Misdiagnosis of Heart Attacks

Misdiagnosis of Heart Attacks

USA-  MI or myocardial infarction has been known to have a short-term prognosis, as it often goes unrecognized, until now the long-term outlook was unknown,  says author Dr Tushar Acharya, a cardiologist at the National Heart, Lung, and Blood Institute, National Institutes of Health, Bethesda, US whose study investigated long-term effects. 

The study consisted of 935 participants of Iceland MI.  At the beginning of their study participants underwent  EGC (electrocardiogram) and CMR (cardiovascular magnetic resonance) and were placed into three different categories. Unrecognized MI which was most likely never caught by their routine physical exam, but recognized by CMR.  MI that had been previously noted with clinical signs which were also recognized by the CMR, and those who had never had MI but was still recognized by CMR. 

Participants were 76 years of age and 52% of them were female participants.  When they started their research 91 people known MI and 156 people who had unknown MI, followed by 688 people who had no MI at all. 

This showed that 63% of people identified with MI did note that CMR was missed during their routine physical exam.

Mortality rates were similar in patients at ten years. Both known and unknown MI 49% and 51% in that order. This was also higher with those who had no MI which was about 30%.  These rates are compared within 5 years where mortality rates went unnoticed.  It was higher than those with MI than those with no MI, but still was lower than those with no clinical signs of MI.

Those with mild clinical signs of MI showed that over time the mortality rate increased, but this was also the same for the ones who had not been diagnosed with MI, said Dr. Archarya. 

People who had unknown MI did not receive prescription medications from their health care professionals such as Angiotensin Converting Enzyme (ACE) Inhibitors, beta blockers, high statins, and Aspirin.  They should also be mindful of risk factors like hypertension, diabetes.  They might also need reestablishment of blood supply to the heart, says Dr. Acharya.
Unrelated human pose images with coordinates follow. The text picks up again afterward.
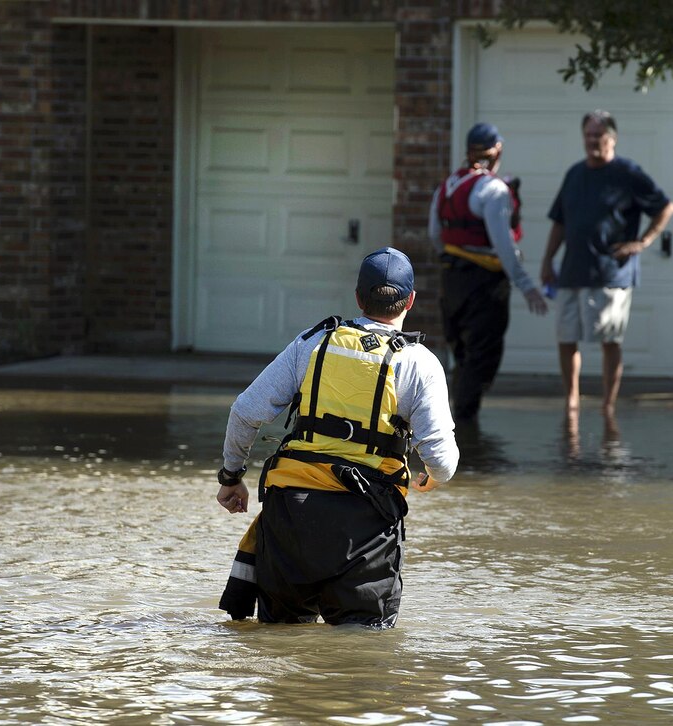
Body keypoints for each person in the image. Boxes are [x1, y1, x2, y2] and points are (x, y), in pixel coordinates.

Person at [215, 247, 459, 629]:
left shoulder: (312, 343)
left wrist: (232, 477)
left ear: (358, 297)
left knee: (279, 644)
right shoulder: (419, 363)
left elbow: (245, 412)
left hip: (290, 514)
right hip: (367, 526)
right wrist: (429, 476)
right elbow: (443, 461)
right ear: (410, 300)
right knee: (362, 655)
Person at [540, 109, 673, 426]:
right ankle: (572, 400)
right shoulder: (575, 174)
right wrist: (548, 260)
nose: (592, 141)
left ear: (612, 139)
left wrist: (642, 242)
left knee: (610, 340)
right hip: (573, 269)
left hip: (611, 273)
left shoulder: (627, 173)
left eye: (598, 135)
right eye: (587, 134)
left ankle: (607, 405)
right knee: (566, 337)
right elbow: (560, 222)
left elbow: (665, 207)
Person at [429, 122, 548, 422]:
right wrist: (526, 286)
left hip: (452, 281)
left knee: (463, 355)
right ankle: (464, 433)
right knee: (482, 358)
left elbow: (435, 234)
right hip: (484, 286)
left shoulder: (446, 187)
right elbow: (504, 246)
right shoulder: (494, 190)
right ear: (497, 151)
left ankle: (459, 424)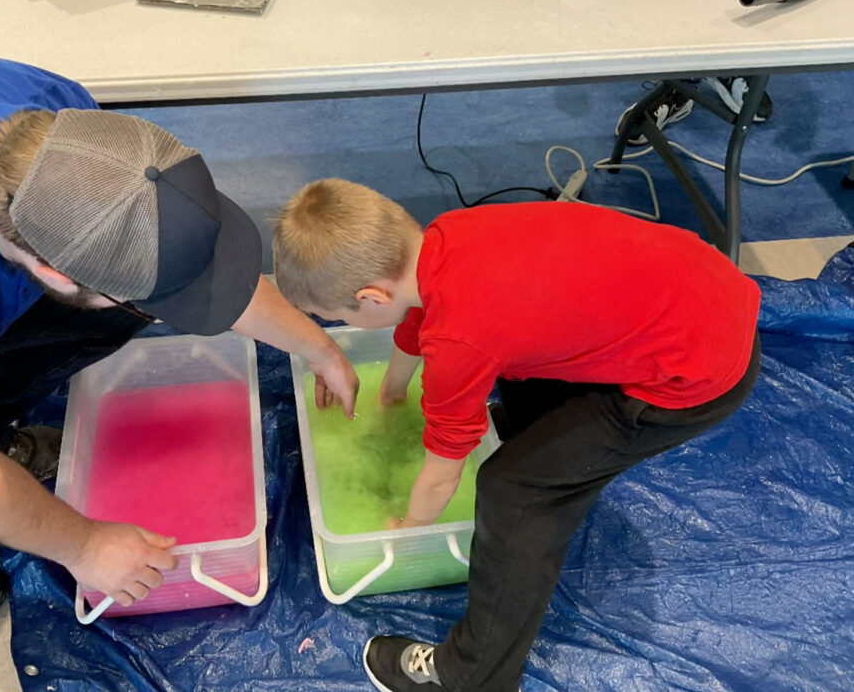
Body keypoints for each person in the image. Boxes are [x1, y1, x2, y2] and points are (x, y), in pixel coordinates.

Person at [0, 58, 358, 638]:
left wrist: (320, 349)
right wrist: (84, 544)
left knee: (124, 300)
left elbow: (182, 258)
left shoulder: (65, 122)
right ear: (54, 272)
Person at [272, 179, 761, 692]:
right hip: (703, 291)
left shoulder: (460, 338)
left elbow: (441, 477)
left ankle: (474, 674)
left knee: (515, 490)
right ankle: (541, 439)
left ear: (371, 297)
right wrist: (391, 392)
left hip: (695, 376)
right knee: (521, 360)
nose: (341, 324)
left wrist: (407, 528)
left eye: (339, 318)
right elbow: (422, 318)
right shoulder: (445, 238)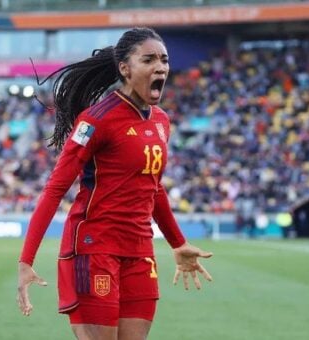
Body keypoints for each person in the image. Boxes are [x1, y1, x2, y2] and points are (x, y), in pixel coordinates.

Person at [17, 27, 213, 339]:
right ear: (125, 68)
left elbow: (153, 187)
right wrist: (26, 260)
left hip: (139, 252)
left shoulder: (161, 121)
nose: (160, 66)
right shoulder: (96, 120)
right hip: (94, 248)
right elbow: (55, 189)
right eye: (148, 59)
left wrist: (177, 242)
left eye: (164, 59)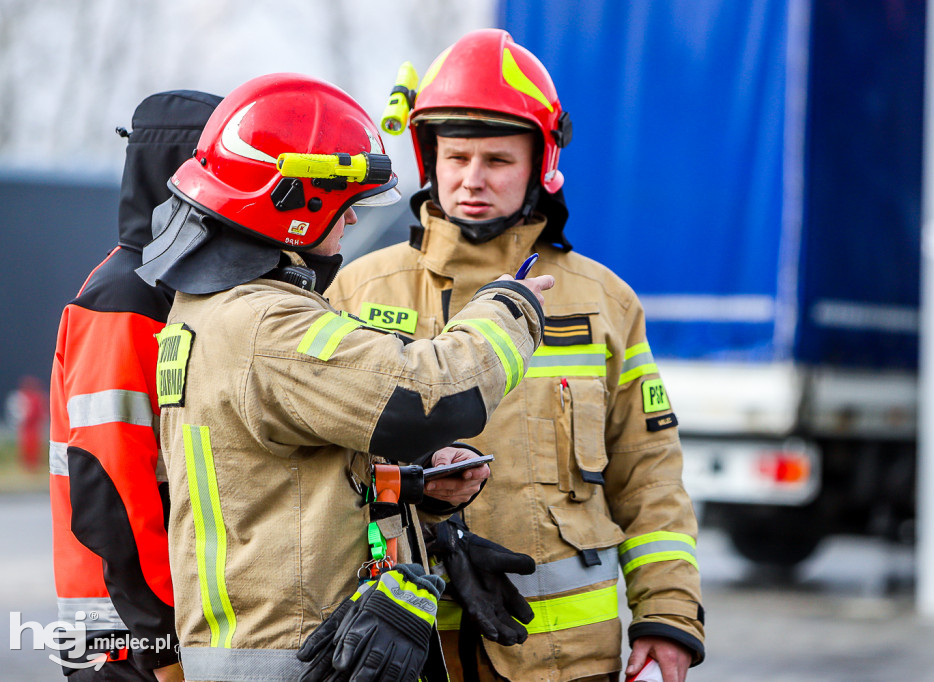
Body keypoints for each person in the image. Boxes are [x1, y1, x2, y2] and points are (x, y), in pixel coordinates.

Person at [134, 72, 553, 682]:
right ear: (299, 205)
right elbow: (431, 397)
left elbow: (279, 480)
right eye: (346, 204)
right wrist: (509, 308)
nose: (353, 223)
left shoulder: (212, 311)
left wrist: (406, 486)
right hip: (294, 659)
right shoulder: (265, 325)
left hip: (270, 650)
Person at [327, 29, 705, 681]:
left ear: (540, 166)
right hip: (404, 652)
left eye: (497, 160)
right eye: (457, 157)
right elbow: (319, 473)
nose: (472, 179)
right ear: (430, 159)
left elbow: (650, 476)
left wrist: (668, 618)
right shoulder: (359, 290)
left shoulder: (603, 301)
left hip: (564, 660)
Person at [49, 90, 221, 681]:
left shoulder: (175, 288)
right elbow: (112, 493)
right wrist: (163, 649)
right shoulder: (127, 296)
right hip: (124, 634)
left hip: (154, 622)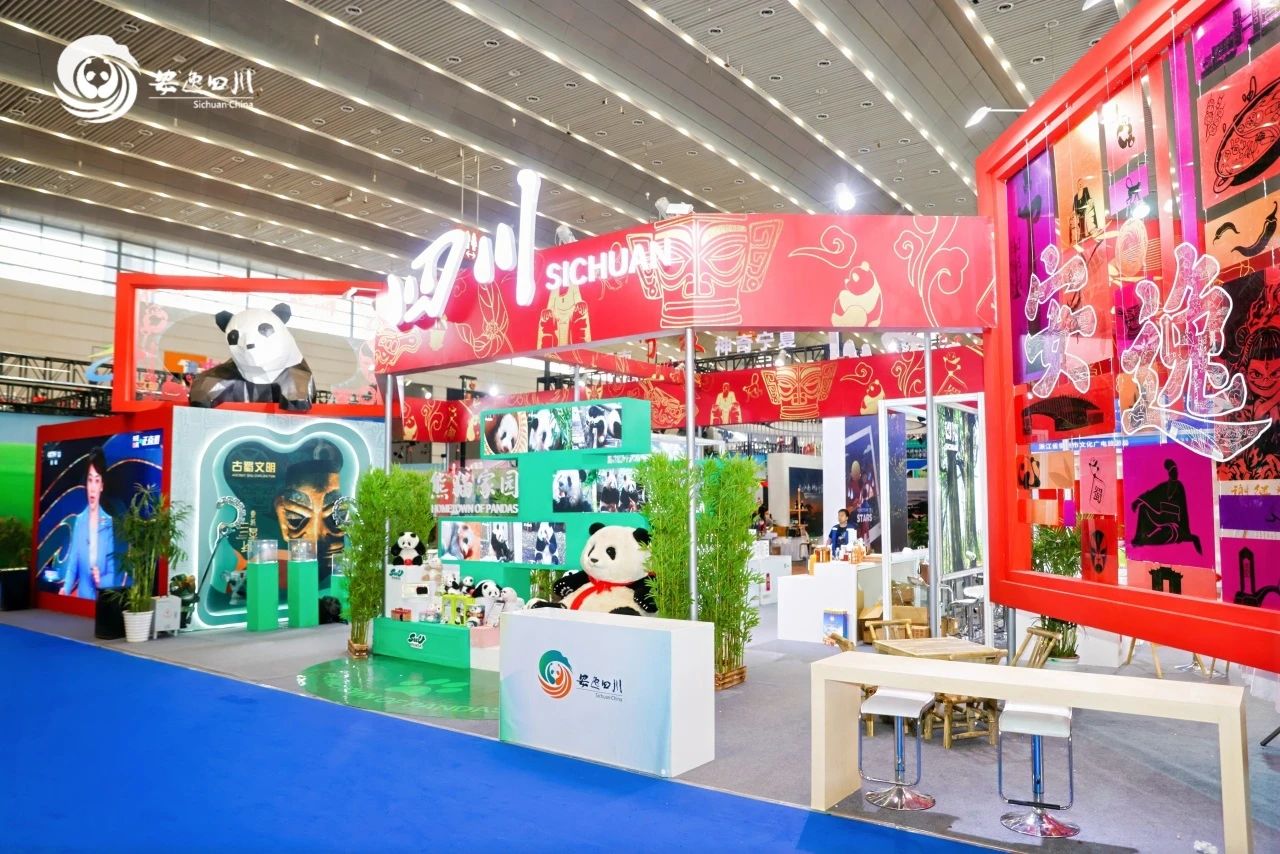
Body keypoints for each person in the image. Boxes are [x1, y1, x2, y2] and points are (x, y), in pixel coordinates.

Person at [60, 446, 118, 599]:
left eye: (97, 481)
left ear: (102, 486)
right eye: (90, 480)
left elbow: (114, 574)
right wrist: (65, 590)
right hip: (83, 600)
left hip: (103, 603)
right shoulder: (80, 521)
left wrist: (100, 581)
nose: (92, 488)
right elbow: (73, 565)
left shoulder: (109, 524)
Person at [1131, 458, 1202, 554]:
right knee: (1143, 508)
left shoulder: (1179, 485)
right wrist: (1138, 501)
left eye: (1175, 471)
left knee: (1169, 533)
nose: (1175, 474)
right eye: (1172, 472)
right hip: (1163, 515)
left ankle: (1146, 538)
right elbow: (1152, 493)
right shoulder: (1165, 485)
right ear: (1169, 473)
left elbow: (1183, 508)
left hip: (1174, 518)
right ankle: (1139, 536)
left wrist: (1183, 527)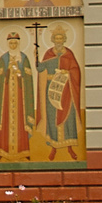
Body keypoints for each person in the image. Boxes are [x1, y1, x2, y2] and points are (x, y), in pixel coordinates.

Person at [38, 25, 84, 160]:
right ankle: (53, 149)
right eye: (56, 38)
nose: (58, 40)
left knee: (68, 118)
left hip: (66, 90)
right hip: (51, 90)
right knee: (52, 118)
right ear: (53, 39)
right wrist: (37, 61)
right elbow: (41, 68)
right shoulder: (48, 53)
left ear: (63, 39)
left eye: (60, 38)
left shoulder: (69, 54)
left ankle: (70, 148)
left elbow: (76, 70)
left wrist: (68, 73)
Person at [0, 29, 36, 161]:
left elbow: (28, 80)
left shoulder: (24, 58)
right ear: (8, 44)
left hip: (21, 98)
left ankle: (24, 151)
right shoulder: (3, 59)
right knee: (5, 123)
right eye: (11, 43)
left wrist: (19, 72)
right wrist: (8, 70)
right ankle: (2, 151)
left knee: (21, 123)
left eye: (15, 43)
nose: (13, 46)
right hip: (6, 99)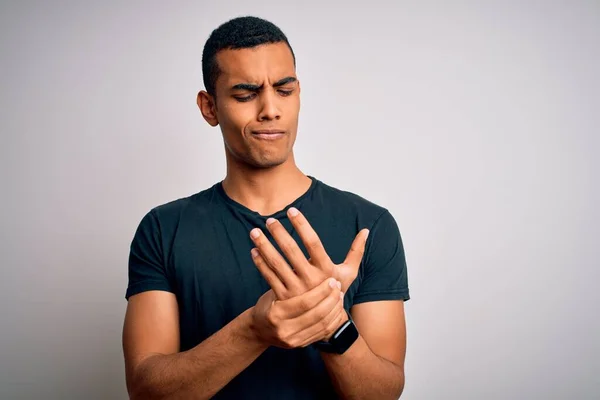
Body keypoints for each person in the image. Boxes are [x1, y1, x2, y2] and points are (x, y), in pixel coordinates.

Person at [122, 15, 410, 399]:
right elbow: (146, 391)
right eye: (245, 94)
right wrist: (254, 331)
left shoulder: (369, 225)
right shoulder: (163, 229)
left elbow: (384, 394)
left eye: (284, 90)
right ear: (210, 107)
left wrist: (331, 323)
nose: (270, 109)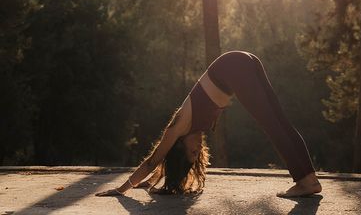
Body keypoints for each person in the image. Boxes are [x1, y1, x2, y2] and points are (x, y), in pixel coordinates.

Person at [96, 51, 322, 198]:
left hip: (234, 67)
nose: (199, 148)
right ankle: (310, 180)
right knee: (280, 122)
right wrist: (155, 182)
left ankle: (304, 182)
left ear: (179, 146)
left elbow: (152, 162)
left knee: (273, 125)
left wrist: (122, 189)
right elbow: (160, 168)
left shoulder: (177, 127)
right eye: (198, 153)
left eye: (192, 151)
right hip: (242, 62)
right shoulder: (193, 129)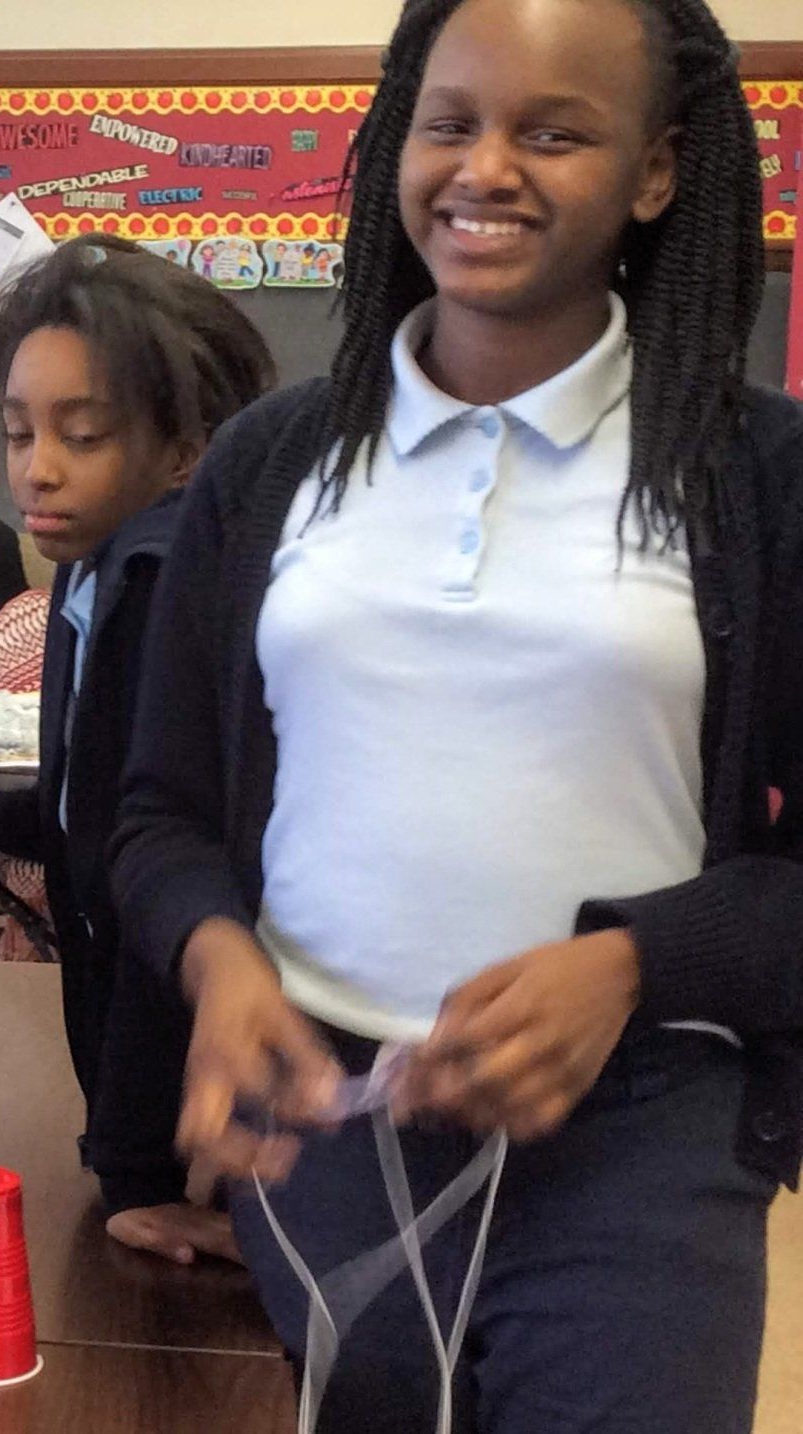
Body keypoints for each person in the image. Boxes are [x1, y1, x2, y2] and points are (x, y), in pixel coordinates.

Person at [110, 0, 802, 1427]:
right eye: (450, 122)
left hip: (638, 1127)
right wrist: (220, 959)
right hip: (332, 1119)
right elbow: (157, 811)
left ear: (657, 172)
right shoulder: (273, 464)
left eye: (554, 133)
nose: (485, 168)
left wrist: (631, 961)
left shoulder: (759, 481)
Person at [0, 236, 274, 1261]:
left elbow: (145, 867)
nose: (36, 469)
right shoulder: (87, 574)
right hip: (144, 1100)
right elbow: (82, 806)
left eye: (81, 436)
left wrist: (135, 1165)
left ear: (186, 450)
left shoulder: (160, 577)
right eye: (17, 432)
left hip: (203, 1117)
Dr. Acharya says people who had experienced heart attacks were also more likely to start living a much healthier lifestyle, quitting smoking, and doing some form of physical activity.

Screening everyone to identify MI using CMR will most likely be infective and cost concerning. It may not also be very practical. Considering to add CMR to the usual way of testing could increase the chances of diagnosing MI sooner, explained Dr, Acharya.

By using CMR as part of their testing would most likely improve the chances of detecting heart attacks sooner than the usual diagnostic testing done with your physician.  Treating survivors of MI with good therapeutic treatments may improve the prognosis for these patients.